The initial study, funded by the Bill and Melinda Gates Foundation, examines milk samples from 18 different women for traces of the virus. More than 60 infected women participated in the research overall. She said a second paper analyzing more than 300 milk samples is forthcoming and will support those initial findings.
McGuire said some early, albeit flawed, studies appeared to indicate the virus could be transmissible through nursing, causing a global panic. She said she believed milk samples in these early studies may have been contaminated by viral material that was present on the surface of the donor’s breast.
“We wanted to answer that question by taking a swab of the breast, and then cleaning the breast and then taking another swab, and then taking the milk sample,” McGuire said. “Interestingly, we found the virus on about 20 percent of those pre-cleaning breast swabs — which I think probably explains why some groups have found evidence of the virus in the milk.
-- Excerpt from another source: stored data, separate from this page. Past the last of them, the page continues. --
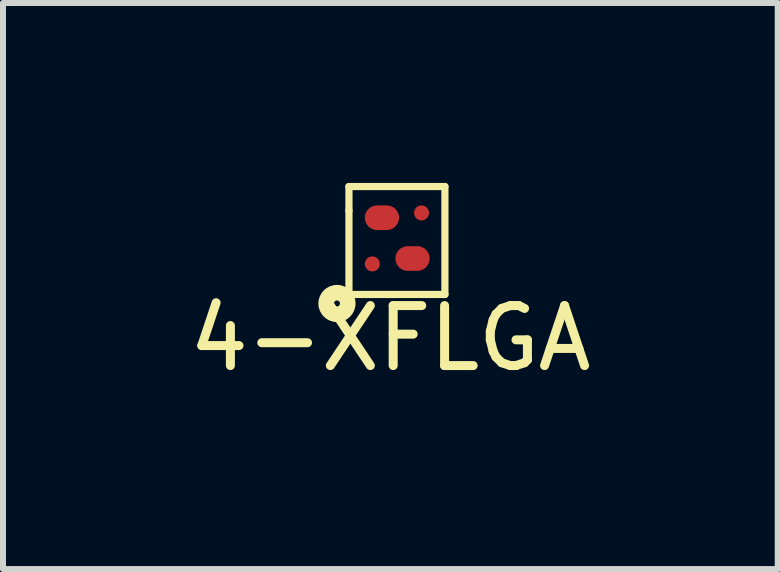
<source format=kicad_pcb>
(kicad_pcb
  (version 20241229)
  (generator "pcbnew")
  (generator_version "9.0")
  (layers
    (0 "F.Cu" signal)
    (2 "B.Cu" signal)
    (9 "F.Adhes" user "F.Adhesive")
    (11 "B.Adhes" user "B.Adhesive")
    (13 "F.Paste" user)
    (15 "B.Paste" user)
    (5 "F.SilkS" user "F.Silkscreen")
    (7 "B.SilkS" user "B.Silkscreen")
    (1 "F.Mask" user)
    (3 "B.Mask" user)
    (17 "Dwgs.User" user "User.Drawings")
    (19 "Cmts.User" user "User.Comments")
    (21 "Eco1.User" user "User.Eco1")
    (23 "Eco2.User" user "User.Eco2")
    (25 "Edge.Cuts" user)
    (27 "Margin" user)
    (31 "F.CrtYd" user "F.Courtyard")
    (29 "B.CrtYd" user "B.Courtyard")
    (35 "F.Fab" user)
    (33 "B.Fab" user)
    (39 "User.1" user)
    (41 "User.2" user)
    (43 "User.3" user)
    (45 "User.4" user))
  (footprint "4-XFLGA"
    (layer "F.Cu")
    (at 3.558 0.99)
    (property "Reference" "4-XFLGA" (at -0.1 1.6 180) (layer "F.SilkS") (effects (font (size 1 1) (thickness 0.15))))
    (attr through_hole)
    (fp_line (start -0.79 -0.93) (end -0.79 -0.53) (stroke (width 0.12) (type solid)) (layer "F.SilkS"))
    (fp_line (start -0.79 -0.53) (end -0.79 0.87) (stroke (width 0.12) (type solid)) (layer "F.SilkS"))
    (fp_line (start -0.79 0.87) (end 0.81 0.87) (stroke (width 0.12) (type solid)) (layer "F.SilkS"))
    (fp_line (start 0.81 -0.93) (end -0.79 -0.93) (stroke (width 0.12) (type solid)) (layer "F.SilkS"))
    (fp_line (start 0.81 0.87) (end 0.81 -0.93) (stroke (width 0.12) (type solid)) (layer "F.SilkS"))
    (fp_circle (center -0.99 1.02) (end -0.99 0.77) (stroke (width 0.12) (type solid)) (fill no) (layer "F.SilkS"))
    (fp_circle (center -0.99 1.02) (end -0.99 0.87) (stroke (width 0.12) (type solid)) (fill no) (layer "F.SilkS"))
    (fp_circle (center -0.99 1.02) (end -0.99 0.97) (stroke (width 0.12) (type solid)) (fill no) (layer "F.SilkS"))
    (pad "1" smd oval (at -0.4 0.36) (size 0.25 0.25) (layers "F.Cu" "F.Mask" "F.Paste"))
    (pad "2" smd oval (at -0.24 -0.41) (size 0.57 0.41) (layers "F.Cu" "F.Mask" "F.Paste"))
    (pad "3" smd oval (at 0.42 -0.49) (size 0.25 0.25) (layers "F.Cu" "F.Mask" "F.Paste"))
    (pad "4" smd oval (at 0.27 0.27) (size 0.57 0.41) (layers "F.Cu" "F.Mask" "F.Paste")))
  (gr_rect
    (start -3 -3)
    (end 9.917 6.438)
    (stroke (width 0.1) (type default))
    (fill no)
    (layer "Edge.Cuts")))
</source>
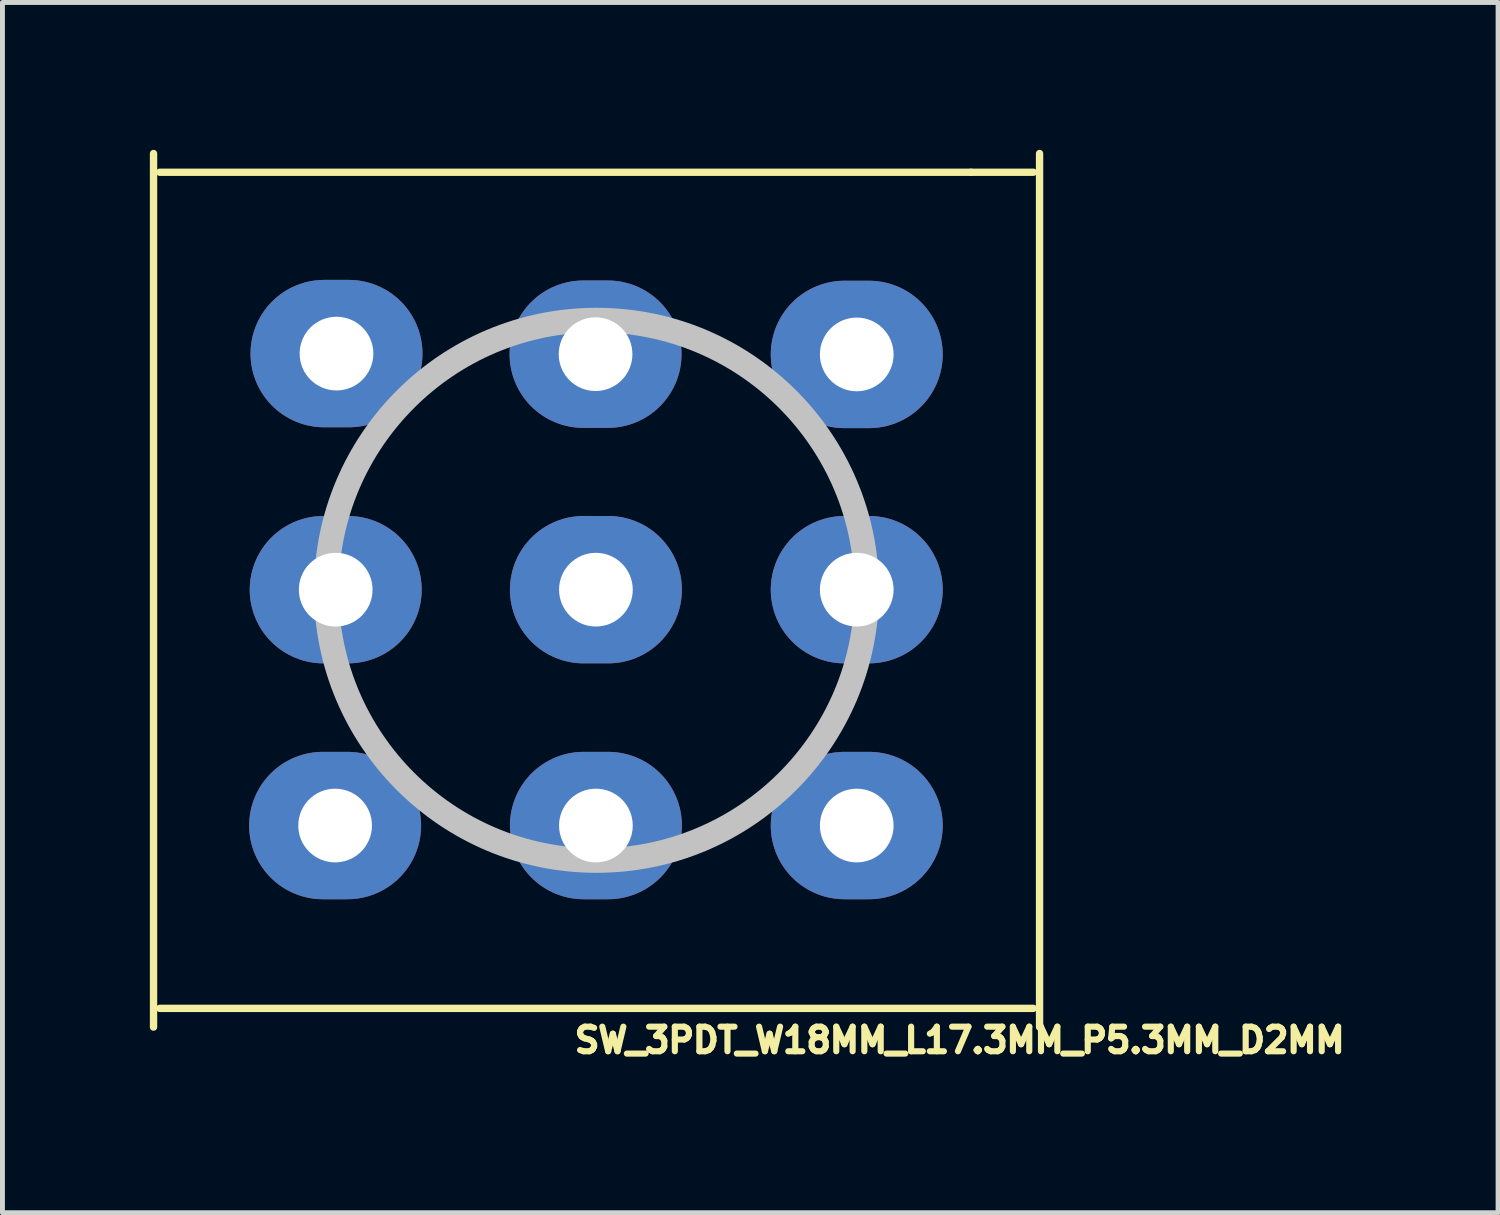
<source format=kicad_pcb>
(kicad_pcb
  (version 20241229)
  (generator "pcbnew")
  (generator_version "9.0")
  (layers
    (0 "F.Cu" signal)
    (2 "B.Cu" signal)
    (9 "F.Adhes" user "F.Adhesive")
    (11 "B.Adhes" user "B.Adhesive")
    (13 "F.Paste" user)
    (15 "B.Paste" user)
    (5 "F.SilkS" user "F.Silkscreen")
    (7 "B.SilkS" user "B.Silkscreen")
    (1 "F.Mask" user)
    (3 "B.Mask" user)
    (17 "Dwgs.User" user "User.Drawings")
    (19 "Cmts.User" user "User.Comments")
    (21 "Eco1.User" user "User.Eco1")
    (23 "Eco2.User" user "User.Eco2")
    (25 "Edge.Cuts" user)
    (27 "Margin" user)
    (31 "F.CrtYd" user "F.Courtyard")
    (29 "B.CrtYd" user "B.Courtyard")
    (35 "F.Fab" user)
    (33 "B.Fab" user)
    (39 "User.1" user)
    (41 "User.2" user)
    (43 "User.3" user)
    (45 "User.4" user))
  (footprint "SW_3PDT_W18MM_L17.3MM_P5.3MM_D2MM"
    (layer "F.Cu")
    (at 9.092 8.965)
    (property "Reference" "SW_3PDT_W18MM_L17.3MM_P5.3MM_D2MM" (at 7.391 9.157 0) (layer "F.SilkS") (effects (font (size 0.5 0.5) (thickness 0.125))))
    (attr through_hole)
    (fp_line (start -9.017 8.89) (end -9.017 -8.89) (stroke (width 0.15) (type solid)) (layer "F.SilkS"))
    (fp_line (start -8.89 -8.509) (end 7.62 -8.509) (stroke (width 0.15) (type solid)) (layer "F.SilkS"))
    (fp_line (start 7.62 -8.509) (end 8.89 -8.509) (stroke (width 0.15) (type solid)) (layer "F.SilkS"))
    (fp_line (start 8.89 8.509) (end -8.89 8.509) (stroke (width 0.15) (type solid)) (layer "F.SilkS"))
    (fp_line (start 9.017 -8.89) (end 9.017 8.89) (stroke (width 0.15) (type solid)) (layer "F.SilkS"))
    (fp_circle (center 0 0) (end 5.5 0) (stroke (width 0.5) (type solid)) (fill no) (layer "Dwgs.User"))
    (pad "1" thru_hole oval (at -5.293 -4.818) (size 3.5 3) (drill 1.5) (layers "*.Cu" "*.Mask"))
    (pad "2" thru_hole oval (at -5.309 -0.013) (size 3.5 3) (drill 1.5) (layers "*.Cu" "*.Mask"))
    (pad "3" thru_hole oval (at -5.321 4.788) (size 3.5 3) (drill 1.5) (layers "*.Cu" "*.Mask"))
    (pad "4" thru_hole oval (at -0.02 -4.806) (size 3.5 3) (drill 1.5) (layers "*.Cu" "*.Mask"))
    (pad "5" thru_hole oval (at -0.013 -0.013) (size 3.5 3) (drill 1.5) (layers "*.Cu" "*.Mask"))
    (pad "6" thru_hole oval (at -0.013 4.788) (size 3.5 3) (drill 1.5) (layers "*.Cu" "*.Mask"))
    (pad "7" thru_hole oval (at 5.296 -4.801) (size 3.5 3) (drill 1.5) (layers "*.Cu" "*.Mask"))
    (pad "8" thru_hole oval (at 5.296 -0.013) (size 3.5 3) (drill 1.5) (layers "*.Cu" "*.Mask"))
    (pad "9" thru_hole oval (at 5.296 4.788) (size 3.5 3) (drill 1.5) (layers "*.Cu" "*.Mask")))
  (gr_rect
    (start -3 -3)
    (end 27.442 21.634)
    (stroke (width 0.1) (type default))
    (fill no)
    (layer "Edge.Cuts")))
</source>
I think it’s contamination from the breast.”
While the question of whether a virus can be transmitted through breastfeeding is incredibly consequential to the global community, McGuire said it was not high-priority research at the onset of the pandemic.
She said while the U.S. Centers for Disease Control and Prevention and their peer institutions around the globe were researching elemental questions about the virus, little data was gathered about its transmissibility through nursing.
She said other diseases like HIV, ebola and tuberculosis can be transmitted via breastfeeding and the global health community worried COVID-19 would behave similarly. Because of this ambiguity, she said hospitals around the world were separating mothers from their infants and advising them to avoid breastfeeding. She said this is a particularly difficult recommendation to follow in parts of the world where breastmilk alternatives are not widely and readily available.
She said this lack of attention to the information needs of pregnant women resulted in an additional crisis — vaccines were not tested on pregnant women. Even though many agencies have since said pregnant women can be safely inoculated against COVID-19, she noted many countries are still not allowing them to be vaccinated.
McGuire said she hopes this serves as a “call to action” for health organizations around the world that questions surrounding the safety of breast milk are incredibly consequential during a global health crisis and a lack of information can result in real harm.
“There are women breastfeeding and having babies … every day, this is not a minor question and it’s going to happen every single pandemic,” McGuire said. “We’ve screwed up the last how many pandemics because this is an afterthought for the global health community, which is ridiculous.”